I found that if you keep removing the pups from the mother plant (obviously when they're large enough), the Aechmea fasciata keeps producing more of them. And mine didn't die within a year; it took much longer than that, at least a couple of years.
Mine always die. Jealous over here;)
We do have a couple of Tillandsia cyaneas at work - they look like they're the same size as Hà Xuân's. Nobody ever pays much attention to them, though, they're just hidden away in a corner waiting for their owner (our boss) to pick them up again and drown them.
I know I've pulled plenty of dead leaves off them (which is a very annoying task, because every so often the whole plant will come out of the pot and fall to pieces, and then you can crawl around under the table and gather them up again...), but I can't remember seeing a whole dead rosette.
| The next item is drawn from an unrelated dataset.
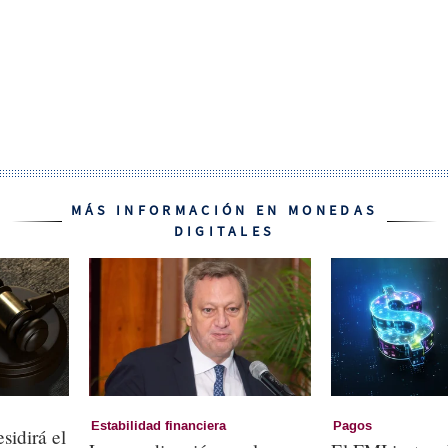
MÁS INFORMACIÓN EN MONEDAS
DIGITALES
Estabilidad financiera
Pagos
sidirá el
And they're flowering pretty constantly.
So either I have a very bad memory, or they don't die back.
I don't know if this is true or not but did you ever hear of putting bromeliads in a plastic bag with a cut wedge of apple that will release a gas that will cause the plant to bloom after a time? (I don't know how long to leave it with the apple or how long it might take for a bloom to show up).
The cliche has merit: 'A little knowledge is a dangerous thing!'
I'm fairly certain that the apple thing is true, for most if not all bromeliads; I've heard it requires leaving the apple with the plant for several days, though. I've never been that interested in making it happen to mine: if it comes up with the idea on its own, that'd be great, but I like it well enough without flowers anyway.
I'm glad nobody else seems to remember seeing them dying back either: I still haven't seen anything from Hà Xuân, but I'm feeling a little more confident about my theory all the same.
I heard of the apple thing as a way to force pineapples into flower/fruit (Here, under "Forced Fruiting" if you're interested). I see no reason it would not work with other Bromeliads.
Ethylene is a wonderful compound in so many respects. It makes a lot of things fruit/flower/die/grow/etc etc etc etc. Apples just happen to have a really high quantity--you could use other fruits, too, I think, but apples are probably best. Or, heck, I'm sure you could get a supply of ethylene from a chemical company and just use it like a hairspray bottle.
My Tillandsia doesn't look nearly as nice as this one or Hà Xuân's! I bought it in flower a few months ago--I still haven't posted about it, but I plan to. It has a few pups already. I hope it doesn't die back! The red colour in the flower stalk thing is already fading, but I think it's because I don't water it like it likes.
Was there a conclusion as to whether those "air plant" Tillandsias will die after flowering? Mine just began to bloom, and I'm hoping it will live.
Well, even if the rosette that produced the flower were to die, we're all pretty clear that there will be a mess of offsets to replace it, which will stay attached to one another and look more or less the same.
I never heard back from Hà Xuân (who probably doesn't have e-mail notification on older posts, I'm guessing), but yeah, it looks like the whole Tillandsia genus in fact doesn't die back after flowering even though all the other websites say that they do. Or at the very least most of the genus doesn't.